Aufgrund der Gefahren von Korngrenzen in bestimmten Materialien wie Superlegierungs-Turbinenschaufeln wurden große Technologiesprünge unternommen, um den Effekt so gering wie möglich zu halten von Korngrenzen in den Schaufeln. Das Ergebnis war eine gerichtete Erstarrungsverarbeitung, bei der Korngrenzen beseitigt wurden, indem säulenförmige Kornstrukturen erzeugt wurden, die parallel zur Achse der Schaufel ausgerichtet waren, da dies normalerweise die Richtung der maximalen Zugspannung ist, die eine Schaufel während ihrer Drehung in einem Flugzeug empfindet. Die resultierenden Turbinenschaufeln bestanden aus einem einzigen Korn, was die Zuverlässigkeit verbesserte.

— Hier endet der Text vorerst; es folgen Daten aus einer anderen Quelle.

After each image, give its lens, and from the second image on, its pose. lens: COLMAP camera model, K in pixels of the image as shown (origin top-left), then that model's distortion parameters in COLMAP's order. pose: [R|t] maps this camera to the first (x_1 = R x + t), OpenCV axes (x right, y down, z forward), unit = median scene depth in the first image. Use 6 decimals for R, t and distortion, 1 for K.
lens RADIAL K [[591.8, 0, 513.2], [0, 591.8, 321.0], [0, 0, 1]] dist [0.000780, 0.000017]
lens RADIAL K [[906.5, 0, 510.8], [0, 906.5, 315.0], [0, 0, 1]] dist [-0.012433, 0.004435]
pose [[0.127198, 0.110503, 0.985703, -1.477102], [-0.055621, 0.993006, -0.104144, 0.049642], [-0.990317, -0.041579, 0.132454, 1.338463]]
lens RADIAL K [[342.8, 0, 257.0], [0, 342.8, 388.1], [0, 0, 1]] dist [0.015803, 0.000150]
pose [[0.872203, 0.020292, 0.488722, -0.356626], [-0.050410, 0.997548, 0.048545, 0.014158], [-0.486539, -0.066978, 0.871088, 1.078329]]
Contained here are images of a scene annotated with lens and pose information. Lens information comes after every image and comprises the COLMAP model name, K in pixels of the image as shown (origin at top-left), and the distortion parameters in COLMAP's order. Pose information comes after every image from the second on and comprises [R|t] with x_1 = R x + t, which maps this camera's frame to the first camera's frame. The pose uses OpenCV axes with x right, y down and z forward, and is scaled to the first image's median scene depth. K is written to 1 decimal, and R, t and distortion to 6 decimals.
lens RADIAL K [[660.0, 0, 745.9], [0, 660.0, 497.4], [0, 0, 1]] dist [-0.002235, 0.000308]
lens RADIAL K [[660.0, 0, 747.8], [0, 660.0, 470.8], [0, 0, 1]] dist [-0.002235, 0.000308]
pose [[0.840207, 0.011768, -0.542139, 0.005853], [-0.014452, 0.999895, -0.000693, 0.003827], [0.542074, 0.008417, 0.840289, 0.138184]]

Im Allgemeinen können Polykristalle nicht überhitzt werden; Sie schmelzen sofort, sobald sie auf eine ausreichend hohe Temperatur gebracht wurden.Dies liegt daran, dass Korngrenzen amorph sind und als Keimbildungspunkte für die flüssige Phase dienen. Wenn im Gegensatz dazu kein fester Kern vorhanden ist, während eine Flüssigkeit abkühlt, neigt sie dazu, unterkühlt zu werden. Da dies für mechanische Materialien unerwünscht ist, ergreifen Legierungsentwickler häufig Maßnahmen dagegen (durch Kornverfeinerung).